Ach Munroe, was haben Sie sich da mal wieder in den Kopf gesetzt. Von seinem Werk „What if – Was wäre wenn?“, war ich absolut begeistert – und so ist es eine Selbstverständlichkeit, dass ich sein neues Buch auch in Händen halten wollte. Ich war sehr gespannt auf die Lektüre des besonderen Sachbuchs, allerding muss ich leider sagen, dass mich das Konzept nicht überzeugen konnte.

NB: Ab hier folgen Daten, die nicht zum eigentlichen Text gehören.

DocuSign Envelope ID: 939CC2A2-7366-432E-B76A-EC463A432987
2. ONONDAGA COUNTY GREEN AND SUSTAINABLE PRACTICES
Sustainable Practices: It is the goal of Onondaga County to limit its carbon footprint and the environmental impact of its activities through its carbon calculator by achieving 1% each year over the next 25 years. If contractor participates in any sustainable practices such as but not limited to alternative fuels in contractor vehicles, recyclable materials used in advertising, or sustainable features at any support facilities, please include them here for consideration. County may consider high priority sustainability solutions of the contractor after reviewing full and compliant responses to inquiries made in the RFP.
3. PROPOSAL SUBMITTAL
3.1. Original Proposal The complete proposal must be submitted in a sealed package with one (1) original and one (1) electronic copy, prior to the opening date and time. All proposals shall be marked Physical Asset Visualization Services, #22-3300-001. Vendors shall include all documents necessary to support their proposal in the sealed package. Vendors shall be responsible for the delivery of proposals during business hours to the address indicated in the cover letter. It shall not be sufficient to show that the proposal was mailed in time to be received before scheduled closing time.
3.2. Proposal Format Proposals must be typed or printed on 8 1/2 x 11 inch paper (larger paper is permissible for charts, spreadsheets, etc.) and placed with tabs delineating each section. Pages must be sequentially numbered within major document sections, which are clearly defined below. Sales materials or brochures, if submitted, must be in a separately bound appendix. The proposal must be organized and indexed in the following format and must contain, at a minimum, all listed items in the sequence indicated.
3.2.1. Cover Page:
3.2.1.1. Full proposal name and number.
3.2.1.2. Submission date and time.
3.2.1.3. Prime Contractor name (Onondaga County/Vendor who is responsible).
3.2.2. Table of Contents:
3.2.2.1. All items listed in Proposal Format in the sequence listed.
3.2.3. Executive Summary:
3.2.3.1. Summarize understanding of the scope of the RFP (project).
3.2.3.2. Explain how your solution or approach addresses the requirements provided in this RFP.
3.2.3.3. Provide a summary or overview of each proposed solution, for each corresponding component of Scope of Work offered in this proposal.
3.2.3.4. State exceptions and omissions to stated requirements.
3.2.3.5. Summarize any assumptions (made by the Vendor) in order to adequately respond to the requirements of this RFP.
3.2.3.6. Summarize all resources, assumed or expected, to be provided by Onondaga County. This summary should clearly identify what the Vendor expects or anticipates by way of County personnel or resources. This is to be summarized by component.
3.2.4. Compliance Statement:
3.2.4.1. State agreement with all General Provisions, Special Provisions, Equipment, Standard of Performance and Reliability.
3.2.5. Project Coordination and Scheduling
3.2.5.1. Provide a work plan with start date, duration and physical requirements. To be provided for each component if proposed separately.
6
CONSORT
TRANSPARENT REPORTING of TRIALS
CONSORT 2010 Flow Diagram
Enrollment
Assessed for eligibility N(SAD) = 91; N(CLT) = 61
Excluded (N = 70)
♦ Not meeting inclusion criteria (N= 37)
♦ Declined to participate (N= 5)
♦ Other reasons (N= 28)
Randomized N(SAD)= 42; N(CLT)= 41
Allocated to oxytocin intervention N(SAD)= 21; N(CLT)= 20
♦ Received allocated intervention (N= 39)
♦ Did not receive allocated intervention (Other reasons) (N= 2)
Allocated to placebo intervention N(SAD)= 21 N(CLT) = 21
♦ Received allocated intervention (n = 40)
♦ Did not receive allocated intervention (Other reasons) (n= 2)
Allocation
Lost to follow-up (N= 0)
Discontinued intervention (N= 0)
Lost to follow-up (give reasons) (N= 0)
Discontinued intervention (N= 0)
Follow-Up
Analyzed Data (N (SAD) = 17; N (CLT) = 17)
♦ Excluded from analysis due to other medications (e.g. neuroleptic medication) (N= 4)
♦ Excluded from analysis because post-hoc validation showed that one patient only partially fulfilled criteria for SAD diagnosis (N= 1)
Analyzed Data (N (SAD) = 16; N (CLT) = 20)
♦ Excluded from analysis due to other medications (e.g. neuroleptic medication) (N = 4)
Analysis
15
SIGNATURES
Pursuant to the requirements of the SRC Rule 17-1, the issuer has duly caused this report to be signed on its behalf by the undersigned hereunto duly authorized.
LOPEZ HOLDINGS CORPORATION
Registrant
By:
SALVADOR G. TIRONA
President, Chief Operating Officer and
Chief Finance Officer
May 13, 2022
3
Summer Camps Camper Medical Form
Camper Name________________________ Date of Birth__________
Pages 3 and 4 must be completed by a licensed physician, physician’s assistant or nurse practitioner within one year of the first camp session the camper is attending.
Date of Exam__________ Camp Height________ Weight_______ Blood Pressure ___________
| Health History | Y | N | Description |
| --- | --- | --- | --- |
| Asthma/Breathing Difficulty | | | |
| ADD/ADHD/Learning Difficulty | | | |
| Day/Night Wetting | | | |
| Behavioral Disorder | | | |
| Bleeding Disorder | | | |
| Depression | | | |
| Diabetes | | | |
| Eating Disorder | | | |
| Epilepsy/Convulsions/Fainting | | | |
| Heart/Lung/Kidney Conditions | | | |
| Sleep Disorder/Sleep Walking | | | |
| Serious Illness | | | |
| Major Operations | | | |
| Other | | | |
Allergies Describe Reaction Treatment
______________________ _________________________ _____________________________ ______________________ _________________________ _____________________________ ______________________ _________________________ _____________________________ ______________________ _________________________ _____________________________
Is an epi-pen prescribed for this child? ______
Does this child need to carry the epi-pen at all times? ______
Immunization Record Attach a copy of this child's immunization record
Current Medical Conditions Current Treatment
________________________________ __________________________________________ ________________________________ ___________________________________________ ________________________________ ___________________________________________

Ein Buch zu schreiben und dabei nur die tausend häufigsten Wörter zu benutzen – das klingt gewagt und irgendwie auch etwas verrückt. Mich konnte diese Art der Vereinfachung der Sprache nicht überzeugen. Ich hatte beim Lesen das Gefühl, dass aufgrund der beschränkten Auswahl der Worte die ganze Sache nicht im Geringsten einfacher gemacht wurde, nein. Vielmehr schien Munroe durch seine eigenen Regeln sich beträchtlich einzuschränken, sodass man nach dem Lesen nicht viel mehr Ahnung davontrug als vor der Lektüre. Die „Aha“-Erlebnisse, die ich bei seinem Buch „What if?“ erleben durfte, blieben hier aus. Ein Beispiel? Das Kapitel über die Organe des Menschen trägt in „Der Dinge-Erklärer“ den Namen „Die Beutel mit Zeug in uns drin“. Der Magen ist unser „Stücketeiler“ und die Harnblase der „Gelbwasserhalter“. Die Erklärungen dazu sind so geschrieben, dass man nach dem Lesen immer noch nicht wirklich eine Ahnung von den Dingen hat. Vielmehr kommt es einem so vor, als versuchte der Autor den Leser mit einer möglichst kurzen und nichtsaussagenden Antwort abzufertigen.

Wer gerne Schaubilder mag und sich auf ein verrücktes und anderes Wissenschaftsbuch einlassen möchte, ist bei „Der Dinge-Erklärer“ sicherlich nicht schlecht aufgehoben. Allen anderen kann ich von der Lektüre aber nur abraten. Da gibt es deutlich bessere Sachbücher im Handel.